We also looked at the size distribution of the species extinction cascades. This generally showed a power law variation with exponent b (< 0) over one decade followed by an exponential cut-off, due to finite-size effects. The absolute value of the exponent b appeared to decrease in value with increasing s . Note that a larger absolute value of the exponent indicates smaller frequency of occurrence of large cascades – so that the system is more resistant. This agrees with our above result, in that communities with weaker interactions between the species are more resistant to perturbations.

We also looked at the network properties as mentioned in the previous section. However, for the parameter range studied in this paper, we could observe no significant deviation from randomly constructed networks.

For food webs, i.e., ecological networks with only predator-prey interactions, we observed how the probability of generating a stable community matrices changed with increasing values of s as compared to networks where all types of interactions were allowed. Figure 3 shows the transition from the situation where we get mostly stable community matrices to the situation where they are mostly unstable. As is clearly seen the transition occurs at a much higher value of s (» 0.9) for food webs than that for ecological networks (s » 0.3).

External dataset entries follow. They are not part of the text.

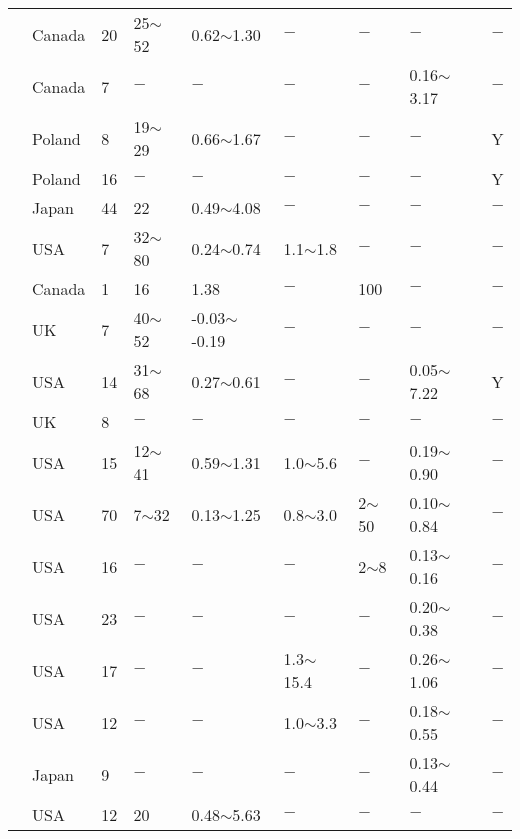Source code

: {\begin{longtable}{lllllllll}
    \citet{Tavenas1978283} & Canada & 20    & 25$\sim$52 & 0.62$\sim$1.30 & $-$     & $-$     & $-$     & $-$ \\
    \citet{Tavenas1977319} & Canada & 7     & $-$     & $-$     & $-$     & $-$     & 0.16$\sim$3.17 & $-$ \\
    \citet{Tschuschke2005121} & Poland & 8     & 19$\sim$29 & 0.66$\sim$1.67 & $-$     & $-$     & $-$     & Y \\
    \citet{Tschuschke20103} & Poland & 16    & $-$     & $-$     & $-$     & $-$     & $-$     & Y \\
    \citet{Tsuchida1999543} & Japan & 44    & 22    & 0.49$\sim$4.08 & $-$     & $-$     & $-$     & $-$ \\
    \citet{Tumay198572} & USA   & 7     & 32$\sim$80 & 0.24$\sim$0.74 & 1.1$\sim$1.8 & $-$     & $-$     & $-$ \\
    \citet{Vaid197935} & Canada & 1     & 16    & 1.38  & $-$     & 100   & $-$     & $-$ \\
    \citet{Ward195933} & UK    & 7     & 40$\sim$52 & -0.03$\sim$-0.19 & $-$     & $-$     & $-$     & $-$ \\
    \citet{Wei20102} & USA   & 14    & 31$\sim$68 & 0.27$\sim$0.61 & $-$     & $-$     & 0.05$\sim$7.22 & Y \\
    \citet{Windle197737} & UK    & 8     & $-$     & $-$     & $-$     & $-$     & $-$     & $-$ \\
    \citet{Wroth19851} & USA   & 15    & 12$\sim$41 & 0.59$\sim$1.31 & 1.0$\sim$5.6 & $-$     & 0.19$\sim$0.90 & $-$ \\
    \citet{Wu19581} & USA   & 70    & 7$\sim$32  & 0.13$\sim$1.25 & 0.8$\sim$3.0 & 2$\sim$50  & 0.10$\sim$0.84 & $-$ \\
    \citet{Wu19621} & USA   & 16    & $-$     & $-$     & $-$     & 2$\sim$8   & 0.13$\sim$0.16 & $-$ \\
    \citet{Wu1963145} & USA   & 23    & $-$     & $-$     & $-$     & $-$     & 0.20$\sim$0.38 & $-$ \\
    \citet{Wu1975913} & USA   & 17    & $-$     & $-$     & 1.3$\sim$15.4 & $-$     & 0.26$\sim$1.06 & $-$ \\
    \citet{Wu1978889} & USA   & 12    & $-$     & $-$     & 1.0$\sim$3.3 & $-$     & 0.18$\sim$0.55 & $-$ \\
    \citet{YASUHARA198277} & Japan & 9     & $-$     & $-$     & $-$     & $-$     & 0.13$\sim$0.44 & $-$ \\
    \citet{Zreik1995472} & USA   & 12    & 20    & 0.48$\sim$5.63 & $-$     & $-$     & $-$     & $-$ \\
\end{longtable}}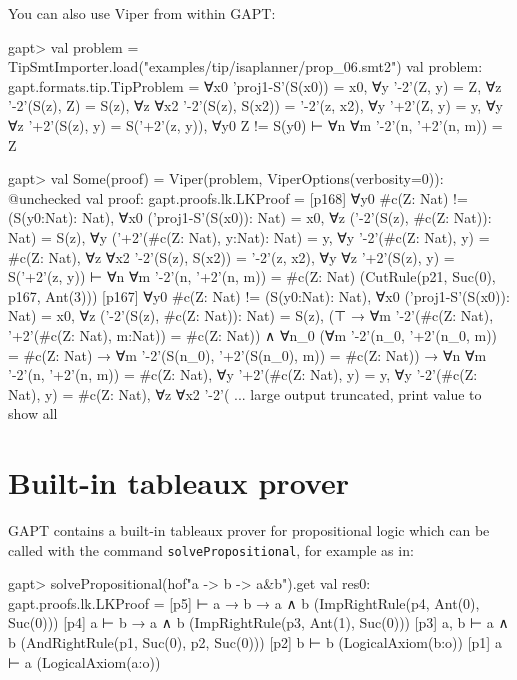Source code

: \documentclass[a4paper,11pt]{book}
\begin{document}
You can also use Viper from within GAPT:
\begin{clilisting}
  gapt> val problem = TipSmtImporter.load("examples/tip/isaplanner/prop_06.smt2")
  val problem: gapt.formats.tip.TipProblem = ∀x0 'proj1-S'(S(x0)) = x0,
  ∀y '-2'(Z, y) = Z,
  ∀z '-2'(S(z), Z) = S(z),
  ∀z ∀x2 '-2'(S(z), S(x2)) = '-2'(z, x2),
  ∀y '+2'(Z, y) = y,
  ∀y ∀z '+2'(S(z), y) = S('+2'(z, y)),
  ∀y0 Z != S(y0)
  ⊢
  ∀n ∀m '-2'(n, '+2'(n, m)) = Z

  gapt> val Some(proof) = Viper(problem, ViperOptions(verbosity=0)): @unchecked
  val proof: gapt.proofs.lk.LKProof = [p168] ∀y0 #c(Z: Nat) != (S(y0:Nat): Nat),
  ∀x0 ('proj1-S'(S(x0)): Nat) = x0,
  ∀z ('-2'(S(z), #c(Z: Nat)): Nat) = S(z),
  ∀y ('+2'(#c(Z: Nat), y:Nat): Nat) = y,
  ∀y '-2'(#c(Z: Nat), y) = #c(Z: Nat),
  ∀z ∀x2 '-2'(S(z), S(x2)) = '-2'(z, x2),
  ∀y ∀z '+2'(S(z), y) = S('+2'(z, y))
  ⊢
  ∀n ∀m '-2'(n, '+2'(n, m)) = #c(Z: Nat)    (CutRule(p21, Suc(0), p167, Ant(3)))
  [p167] ∀y0 #c(Z: Nat) != (S(y0:Nat): Nat),
  ∀x0 ('proj1-S'(S(x0)): Nat) = x0,
  ∀z ('-2'(S(z), #c(Z: Nat)): Nat) = S(z),
  (⊤ → ∀m '-2'(#c(Z: Nat), '+2'(#c(Z: Nat), m:Nat)) = #c(Z: Nat)) ∧
  ∀n_0
  (∀m '-2'(n_0, '+2'(n_0, m)) = #c(Z: Nat) →
  ∀m '-2'(S(n_0), '+2'(S(n_0), m)) = #c(Z: Nat)) →
  ∀n ∀m '-2'(n, '+2'(n, m)) = #c(Z: Nat),
  ∀y '+2'(#c(Z: Nat), y) = y,
  ∀y '-2'(#c(Z: Nat), y) = #c(Z: Nat),
  ∀z ∀x2 '-2'( ... large output truncated, print value to show all

\end{clilisting}

\section{Built-in tableaux prover}

GAPT contains a built-in tableaux prover for propositional logic
which can be called with the command \texttt{solvePropositional}, for example as in:
\begin{clilisting}
  gapt> solvePropositional(hof"a -> b -> a&b").get
  val res0: gapt.proofs.lk.LKProof = [p5]  ⊢ a → b → a ∧ b    (ImpRightRule(p4, Ant(0), Suc(0)))
  [p4] a ⊢ b → a ∧ b    (ImpRightRule(p3, Ant(1), Suc(0)))
  [p3] a, b ⊢ a ∧ b    (AndRightRule(p1, Suc(0), p2, Suc(0)))
  [p2] b ⊢ b    (LogicalAxiom(b:o))
  [p1] a ⊢ a    (LogicalAxiom(a:o))

\end{clilisting}
\end{document}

This indicates that allowing only predator-prey interactions makes a community far more stable than it would have been otherwise.

We have shown that a simple modifications of May’s original model leads to the conclusion that increasing biodiversity is related to increasing stability. By adding a degree of ecological realism to the model, i.e., building food webs from the ground up, and manipulating a parameter s , which is a measure of the interaction strength between members of the community, we have shown that increasing mean community size leads to an increase in ecosystem stability.

The model we have studied is a drastic simplification of real ecosystems. In the future, we hope to continue on the present work by adding more realism through the introduction of

• Dynamics (possibly Lotka-Volterra type interaction between species),
• Energetics (the requirement that an ecosystem can support only a given number of species, depending on the energy available to each trophic level), and,
• Spatial heterogeneity (the role of diffusion across space in species interactions).

We would like to thank Mark Newman, John Pepper, Gunther Eble and Sandeep Krishna for helpful comments and suggestions on our work. We thoroughly enjoyed the experience at the Summer School and would like to thank everyone who made it possible, especially the people from the SFI.